Once a darling of Wall Street and the dominant player in China’s e-commerce industry, the tech giant’s growth has slowed amid a weakening Chinese economy and subdued consumer sentiment. Intensifying competition from homegrown upstarts such as PDD Holdings ’ Pinduoduo e-commerce platform and ByteDance’s short-video app Douyin has also pressured Alibaba’s growth momentum.

“Only with competition can we become stronger and allow the industry to remain healthy,” Ma said.

The letter came after Alibaba recently completed a three-year regulatory process in China.

Chinese regulators said in late August that they have completed their monitoring and evaluation of Alibaba after the company was penalized over monopolistic practices in 2021. Over the past three years, the company has been required to submit self-evaluation compliance reports to market regulators.

Ma reiterated Alibaba’s ambition of being a company that can last 102 years. He urged Alibaba’s employees to not flounder in the midst of challenges and competition.

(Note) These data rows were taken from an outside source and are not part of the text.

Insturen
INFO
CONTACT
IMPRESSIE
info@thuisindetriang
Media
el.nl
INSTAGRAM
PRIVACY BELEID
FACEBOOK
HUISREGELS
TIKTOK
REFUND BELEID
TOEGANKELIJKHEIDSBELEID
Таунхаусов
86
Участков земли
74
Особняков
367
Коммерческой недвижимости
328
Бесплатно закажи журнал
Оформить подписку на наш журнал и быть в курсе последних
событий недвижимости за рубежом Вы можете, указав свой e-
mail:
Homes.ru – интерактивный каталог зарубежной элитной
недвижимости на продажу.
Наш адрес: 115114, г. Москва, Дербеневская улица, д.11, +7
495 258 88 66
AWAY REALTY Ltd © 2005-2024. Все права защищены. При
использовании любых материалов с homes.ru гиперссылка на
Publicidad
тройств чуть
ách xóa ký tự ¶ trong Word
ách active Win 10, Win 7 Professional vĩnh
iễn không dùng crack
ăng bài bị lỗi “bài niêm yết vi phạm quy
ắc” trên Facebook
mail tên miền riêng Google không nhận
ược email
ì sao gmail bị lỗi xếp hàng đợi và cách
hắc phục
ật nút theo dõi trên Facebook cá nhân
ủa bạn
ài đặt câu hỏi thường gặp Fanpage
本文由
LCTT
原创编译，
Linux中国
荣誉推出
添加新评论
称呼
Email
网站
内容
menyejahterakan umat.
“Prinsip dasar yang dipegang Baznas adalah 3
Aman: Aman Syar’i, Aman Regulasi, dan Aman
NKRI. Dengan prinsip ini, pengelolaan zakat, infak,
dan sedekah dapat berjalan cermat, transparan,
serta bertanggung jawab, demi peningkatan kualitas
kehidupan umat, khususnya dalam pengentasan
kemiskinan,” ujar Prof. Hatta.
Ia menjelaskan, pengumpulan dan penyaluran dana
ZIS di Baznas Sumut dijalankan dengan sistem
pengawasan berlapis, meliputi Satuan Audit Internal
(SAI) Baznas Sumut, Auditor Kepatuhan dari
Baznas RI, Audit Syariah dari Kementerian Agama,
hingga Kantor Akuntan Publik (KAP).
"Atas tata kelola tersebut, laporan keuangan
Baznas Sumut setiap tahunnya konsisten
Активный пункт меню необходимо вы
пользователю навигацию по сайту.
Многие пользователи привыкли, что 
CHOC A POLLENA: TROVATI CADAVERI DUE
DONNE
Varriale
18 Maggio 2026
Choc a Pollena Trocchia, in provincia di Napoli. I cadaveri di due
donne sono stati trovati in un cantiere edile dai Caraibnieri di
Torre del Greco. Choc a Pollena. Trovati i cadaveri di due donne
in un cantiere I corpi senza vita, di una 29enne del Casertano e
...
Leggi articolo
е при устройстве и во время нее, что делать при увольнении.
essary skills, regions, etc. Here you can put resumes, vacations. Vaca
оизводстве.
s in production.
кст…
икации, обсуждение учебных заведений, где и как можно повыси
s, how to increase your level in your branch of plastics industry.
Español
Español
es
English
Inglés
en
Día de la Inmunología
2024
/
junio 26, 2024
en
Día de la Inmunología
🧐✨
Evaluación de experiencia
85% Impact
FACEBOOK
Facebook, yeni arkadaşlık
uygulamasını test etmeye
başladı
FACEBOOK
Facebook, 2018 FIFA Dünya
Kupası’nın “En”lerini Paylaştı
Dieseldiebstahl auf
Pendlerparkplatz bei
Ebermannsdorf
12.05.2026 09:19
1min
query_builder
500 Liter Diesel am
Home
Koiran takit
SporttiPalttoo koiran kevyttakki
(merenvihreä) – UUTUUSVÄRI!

“The reason we’re Alibaba is because we have idealistic beliefs, we trust the future, believe in the market. We believe that only a company that can create real value for society can keep operating for 102 years,” he said.

Ma himself has kept a low profile since late 2020 when financial affiliate Ant Group called off initial public offerings in Hong Kong and Shanghai that had been on track to raise more than $34 billion.

In a separate internal letter in April, he praised Alibaba’s leadership and its restructuring efforts after the company split the group into six independently run companies.

Alibaba recently completed the conversion of its Hong Kong secondary listing into a primary listing, and on Tuesday was added to a scheme allowing investors in mainland China to trade Hong Kong-listed shares.

Alibaba shares fell 1.2% to 80.60 Hong Kong dollars, or equivalent of US$10.34, by midday Wednesday, after rising 4.2% on Tuesday following the Stock Connect inclusion. The company’s shares are up 6.9% so far this year.